> Assigned task: Set down every entry again exactly as it stands below.

*** Opening Record excerpts ***

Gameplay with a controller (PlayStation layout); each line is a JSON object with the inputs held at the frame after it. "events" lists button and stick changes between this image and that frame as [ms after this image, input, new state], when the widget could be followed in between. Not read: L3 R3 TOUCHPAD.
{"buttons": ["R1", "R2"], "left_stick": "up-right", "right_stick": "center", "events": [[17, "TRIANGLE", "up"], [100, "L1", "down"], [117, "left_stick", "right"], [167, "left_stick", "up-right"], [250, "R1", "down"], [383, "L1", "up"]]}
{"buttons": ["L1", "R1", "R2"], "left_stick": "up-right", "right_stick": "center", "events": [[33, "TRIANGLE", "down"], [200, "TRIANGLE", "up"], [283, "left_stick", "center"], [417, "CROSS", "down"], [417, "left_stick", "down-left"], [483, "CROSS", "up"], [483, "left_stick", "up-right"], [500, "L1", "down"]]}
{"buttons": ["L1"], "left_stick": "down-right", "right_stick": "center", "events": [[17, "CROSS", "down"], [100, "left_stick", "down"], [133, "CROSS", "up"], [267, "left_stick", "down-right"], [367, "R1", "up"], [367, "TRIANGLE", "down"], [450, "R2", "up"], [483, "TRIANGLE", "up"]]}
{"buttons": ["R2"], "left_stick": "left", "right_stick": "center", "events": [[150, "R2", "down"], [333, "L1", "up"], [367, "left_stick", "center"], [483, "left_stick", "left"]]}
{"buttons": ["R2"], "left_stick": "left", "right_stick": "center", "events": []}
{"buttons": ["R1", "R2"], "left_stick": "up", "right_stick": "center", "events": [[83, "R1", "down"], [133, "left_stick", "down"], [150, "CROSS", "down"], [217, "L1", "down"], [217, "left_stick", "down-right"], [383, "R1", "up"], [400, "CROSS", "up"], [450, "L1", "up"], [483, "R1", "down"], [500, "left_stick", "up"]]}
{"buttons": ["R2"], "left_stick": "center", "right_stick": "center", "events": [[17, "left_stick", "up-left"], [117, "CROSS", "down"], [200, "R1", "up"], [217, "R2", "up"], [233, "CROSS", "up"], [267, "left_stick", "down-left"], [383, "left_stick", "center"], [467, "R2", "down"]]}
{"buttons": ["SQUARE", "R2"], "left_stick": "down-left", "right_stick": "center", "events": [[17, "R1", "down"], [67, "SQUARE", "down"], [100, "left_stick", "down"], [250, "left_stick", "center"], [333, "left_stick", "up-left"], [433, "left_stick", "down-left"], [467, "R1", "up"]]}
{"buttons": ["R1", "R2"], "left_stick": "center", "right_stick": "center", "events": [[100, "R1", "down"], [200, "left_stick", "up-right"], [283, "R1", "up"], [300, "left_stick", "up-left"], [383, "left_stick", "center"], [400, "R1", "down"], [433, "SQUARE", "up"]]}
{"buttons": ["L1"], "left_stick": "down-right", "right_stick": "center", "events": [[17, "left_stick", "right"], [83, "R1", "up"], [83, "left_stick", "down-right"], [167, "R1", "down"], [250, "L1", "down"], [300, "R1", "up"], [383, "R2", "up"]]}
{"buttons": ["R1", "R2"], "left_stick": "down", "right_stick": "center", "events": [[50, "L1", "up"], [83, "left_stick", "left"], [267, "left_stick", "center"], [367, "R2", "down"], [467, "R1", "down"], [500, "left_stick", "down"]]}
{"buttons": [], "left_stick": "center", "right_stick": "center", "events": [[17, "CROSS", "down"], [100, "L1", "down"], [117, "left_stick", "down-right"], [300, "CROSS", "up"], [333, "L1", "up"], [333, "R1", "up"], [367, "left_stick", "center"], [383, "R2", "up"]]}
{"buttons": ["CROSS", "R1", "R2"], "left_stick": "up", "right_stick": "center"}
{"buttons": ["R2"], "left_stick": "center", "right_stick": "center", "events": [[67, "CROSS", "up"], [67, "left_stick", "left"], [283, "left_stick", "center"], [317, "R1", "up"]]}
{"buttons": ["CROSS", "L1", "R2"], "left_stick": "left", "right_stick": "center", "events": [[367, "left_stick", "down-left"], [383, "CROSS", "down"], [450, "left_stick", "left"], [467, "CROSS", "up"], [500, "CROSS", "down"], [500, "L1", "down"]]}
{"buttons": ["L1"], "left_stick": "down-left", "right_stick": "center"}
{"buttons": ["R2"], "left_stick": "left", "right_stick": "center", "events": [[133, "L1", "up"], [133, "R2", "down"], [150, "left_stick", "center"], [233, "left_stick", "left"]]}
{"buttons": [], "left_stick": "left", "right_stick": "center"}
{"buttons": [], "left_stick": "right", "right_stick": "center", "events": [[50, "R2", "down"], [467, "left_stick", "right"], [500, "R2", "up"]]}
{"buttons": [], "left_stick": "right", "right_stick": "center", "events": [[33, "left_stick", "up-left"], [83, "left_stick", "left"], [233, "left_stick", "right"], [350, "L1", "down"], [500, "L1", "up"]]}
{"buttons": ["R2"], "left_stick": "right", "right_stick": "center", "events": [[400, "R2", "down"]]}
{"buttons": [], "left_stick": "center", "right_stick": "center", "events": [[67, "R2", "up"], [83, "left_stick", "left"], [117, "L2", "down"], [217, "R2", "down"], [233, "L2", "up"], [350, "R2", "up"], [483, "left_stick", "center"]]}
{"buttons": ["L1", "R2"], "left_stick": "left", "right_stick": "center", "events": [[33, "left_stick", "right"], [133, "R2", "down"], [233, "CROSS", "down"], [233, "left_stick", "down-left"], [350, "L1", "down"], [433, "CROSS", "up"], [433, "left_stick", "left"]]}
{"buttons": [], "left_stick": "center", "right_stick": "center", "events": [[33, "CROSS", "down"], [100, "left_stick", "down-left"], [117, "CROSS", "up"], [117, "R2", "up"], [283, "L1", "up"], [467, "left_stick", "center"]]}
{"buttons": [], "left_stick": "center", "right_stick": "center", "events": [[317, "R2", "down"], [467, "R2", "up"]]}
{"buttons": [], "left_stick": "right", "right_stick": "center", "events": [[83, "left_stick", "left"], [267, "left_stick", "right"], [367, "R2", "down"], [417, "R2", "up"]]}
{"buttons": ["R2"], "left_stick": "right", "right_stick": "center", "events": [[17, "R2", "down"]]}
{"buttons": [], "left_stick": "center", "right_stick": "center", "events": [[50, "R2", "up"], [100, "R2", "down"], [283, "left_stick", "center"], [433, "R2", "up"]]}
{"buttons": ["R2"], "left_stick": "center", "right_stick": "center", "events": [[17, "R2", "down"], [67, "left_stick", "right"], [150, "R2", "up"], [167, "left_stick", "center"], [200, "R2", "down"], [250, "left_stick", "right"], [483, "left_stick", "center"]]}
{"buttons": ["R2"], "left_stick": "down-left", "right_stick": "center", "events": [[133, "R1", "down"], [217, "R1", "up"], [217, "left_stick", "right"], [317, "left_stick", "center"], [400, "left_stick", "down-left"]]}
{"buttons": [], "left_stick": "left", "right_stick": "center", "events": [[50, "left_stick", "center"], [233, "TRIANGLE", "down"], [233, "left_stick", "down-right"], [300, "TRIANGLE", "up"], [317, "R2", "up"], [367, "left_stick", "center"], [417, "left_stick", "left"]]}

*** Closing Record excerpts ***

> The answer:
Gameplay with a controller (PlayStation layout); each line is a JSON object with the inputs held at the frame after it. "events" lists button and stick changes between this image and that frame as [ms after this image, input, new state], when the widget could be followed in between. Not read: L3 R3 TOUCHPAD.
{"buttons": ["R1", "R2"], "left_stick": "up-right", "right_stick": "center", "events": [[17, "TRIANGLE", "up"], [100, "L1", "down"], [117, "left_stick", "right"], [167, "left_stick", "up-right"], [250, "R1", "down"], [383, "L1", "up"]]}
{"buttons": ["L1", "R1", "R2"], "left_stick": "up-right", "right_stick": "center", "events": [[33, "TRIANGLE", "down"], [200, "TRIANGLE", "up"], [283, "left_stick", "center"], [417, "CROSS", "down"], [417, "left_stick", "down-left"], [483, "CROSS", "up"], [483, "left_stick", "up-right"], [500, "L1", "down"]]}
{"buttons": ["L1"], "left_stick": "down-right", "right_stick": "center", "events": [[17, "CROSS", "down"], [100, "left_stick", "down"], [133, "CROSS", "up"], [267, "left_stick", "down-right"], [367, "R1", "up"], [367, "TRIANGLE", "down"], [450, "R2", "up"], [483, "TRIANGLE", "up"]]}
{"buttons": ["R2"], "left_stick": "left", "right_stick": "center", "events": [[150, "R2", "down"], [333, "L1", "up"], [367, "left_stick", "center"], [483, "left_stick", "left"]]}
{"buttons": ["R2"], "left_stick": "left", "right_stick": "center", "events": []}
{"buttons": ["R1", "R2"], "left_stick": "up", "right_stick": "center", "events": [[83, "R1", "down"], [133, "left_stick", "down"], [150, "CROSS", "down"], [217, "L1", "down"], [217, "left_stick", "down-right"], [383, "R1", "up"], [400, "CROSS", "up"], [450, "L1", "up"], [483, "R1", "down"], [500, "left_stick", "up"]]}
{"buttons": ["R2"], "left_stick": "center", "right_stick": "center", "events": [[17, "left_stick", "up-left"], [117, "CROSS", "down"], [200, "R1", "up"], [217, "R2", "up"], [233, "CROSS", "up"], [267, "left_stick", "down-left"], [383, "left_stick", "center"], [467, "R2", "down"]]}
{"buttons": ["SQUARE", "R2"], "left_stick": "down-left", "right_stick": "center", "events": [[17, "R1", "down"], [67, "SQUARE", "down"], [100, "left_stick", "down"], [250, "left_stick", "center"], [333, "left_stick", "up-left"], [433, "left_stick", "down-left"], [467, "R1", "up"]]}
{"buttons": ["R1", "R2"], "left_stick": "center", "right_stick": "center", "events": [[100, "R1", "down"], [200, "left_stick", "up-right"], [283, "R1", "up"], [300, "left_stick", "up-left"], [383, "left_stick", "center"], [400, "R1", "down"], [433, "SQUARE", "up"]]}
{"buttons": ["L1"], "left_stick": "down-right", "right_stick": "center", "events": [[17, "left_stick", "right"], [83, "R1", "up"], [83, "left_stick", "down-right"], [167, "R1", "down"], [250, "L1", "down"], [300, "R1", "up"], [383, "R2", "up"]]}
{"buttons": ["R1", "R2"], "left_stick": "down", "right_stick": "center", "events": [[50, "L1", "up"], [83, "left_stick", "left"], [267, "left_stick", "center"], [367, "R2", "down"], [467, "R1", "down"], [500, "left_stick", "down"]]}
{"buttons": [], "left_stick": "center", "right_stick": "center", "events": [[17, "CROSS", "down"], [100, "L1", "down"], [117, "left_stick", "down-right"], [300, "CROSS", "up"], [333, "L1", "up"], [333, "R1", "up"], [367, "left_stick", "center"], [383, "R2", "up"]]}
{"buttons": ["CROSS", "R1", "R2"], "left_stick": "up", "right_stick": "center"}
{"buttons": ["R2"], "left_stick": "center", "right_stick": "center", "events": [[67, "CROSS", "up"], [67, "left_stick", "left"], [283, "left_stick", "center"], [317, "R1", "up"]]}
{"buttons": ["CROSS", "L1", "R2"], "left_stick": "left", "right_stick": "center", "events": [[367, "left_stick", "down-left"], [383, "CROSS", "down"], [450, "left_stick", "left"], [467, "CROSS", "up"], [500, "CROSS", "down"], [500, "L1", "down"]]}
{"buttons": ["L1"], "left_stick": "down-left", "right_stick": "center"}
{"buttons": ["R2"], "left_stick": "left", "right_stick": "center", "events": [[133, "L1", "up"], [133, "R2", "down"], [150, "left_stick", "center"], [233, "left_stick", "left"]]}
{"buttons": [], "left_stick": "left", "right_stick": "center"}
{"buttons": [], "left_stick": "right", "right_stick": "center", "events": [[50, "R2", "down"], [467, "left_stick", "right"], [500, "R2", "up"]]}
{"buttons": [], "left_stick": "right", "right_stick": "center", "events": [[33, "left_stick", "up-left"], [83, "left_stick", "left"], [233, "left_stick", "right"], [350, "L1", "down"], [500, "L1", "up"]]}
{"buttons": ["R2"], "left_stick": "right", "right_stick": "center", "events": [[400, "R2", "down"]]}
{"buttons": [], "left_stick": "center", "right_stick": "center", "events": [[67, "R2", "up"], [83, "left_stick", "left"], [117, "L2", "down"], [217, "R2", "down"], [233, "L2", "up"], [350, "R2", "up"], [483, "left_stick", "center"]]}
{"buttons": ["L1", "R2"], "left_stick": "left", "right_stick": "center", "events": [[33, "left_stick", "right"], [133, "R2", "down"], [233, "CROSS", "down"], [233, "left_stick", "down-left"], [350, "L1", "down"], [433, "CROSS", "up"], [433, "left_stick", "left"]]}
{"buttons": [], "left_stick": "center", "right_stick": "center", "events": [[33, "CROSS", "down"], [100, "left_stick", "down-left"], [117, "CROSS", "up"], [117, "R2", "up"], [283, "L1", "up"], [467, "left_stick", "center"]]}
{"buttons": [], "left_stick": "center", "right_stick": "center", "events": [[317, "R2", "down"], [467, "R2", "up"]]}
{"buttons": [], "left_stick": "right", "right_stick": "center", "events": [[83, "left_stick", "left"], [267, "left_stick", "right"], [367, "R2", "down"], [417, "R2", "up"]]}
{"buttons": ["R2"], "left_stick": "right", "right_stick": "center", "events": [[17, "R2", "down"]]}
{"buttons": [], "left_stick": "center", "right_stick": "center", "events": [[50, "R2", "up"], [100, "R2", "down"], [283, "left_stick", "center"], [433, "R2", "up"]]}
{"buttons": ["R2"], "left_stick": "center", "right_stick": "center", "events": [[17, "R2", "down"], [67, "left_stick", "right"], [150, "R2", "up"], [167, "left_stick", "center"], [200, "R2", "down"], [250, "left_stick", "right"], [483, "left_stick", "center"]]}
{"buttons": ["R2"], "left_stick": "down-left", "right_stick": "center", "events": [[133, "R1", "down"], [217, "R1", "up"], [217, "left_stick", "right"], [317, "left_stick", "center"], [400, "left_stick", "down-left"]]}
{"buttons": [], "left_stick": "left", "right_stick": "center", "events": [[50, "left_stick", "center"], [233, "TRIANGLE", "down"], [233, "left_stick", "down-right"], [300, "TRIANGLE", "up"], [317, "R2", "up"], [367, "left_stick", "center"], [417, "left_stick", "left"]]}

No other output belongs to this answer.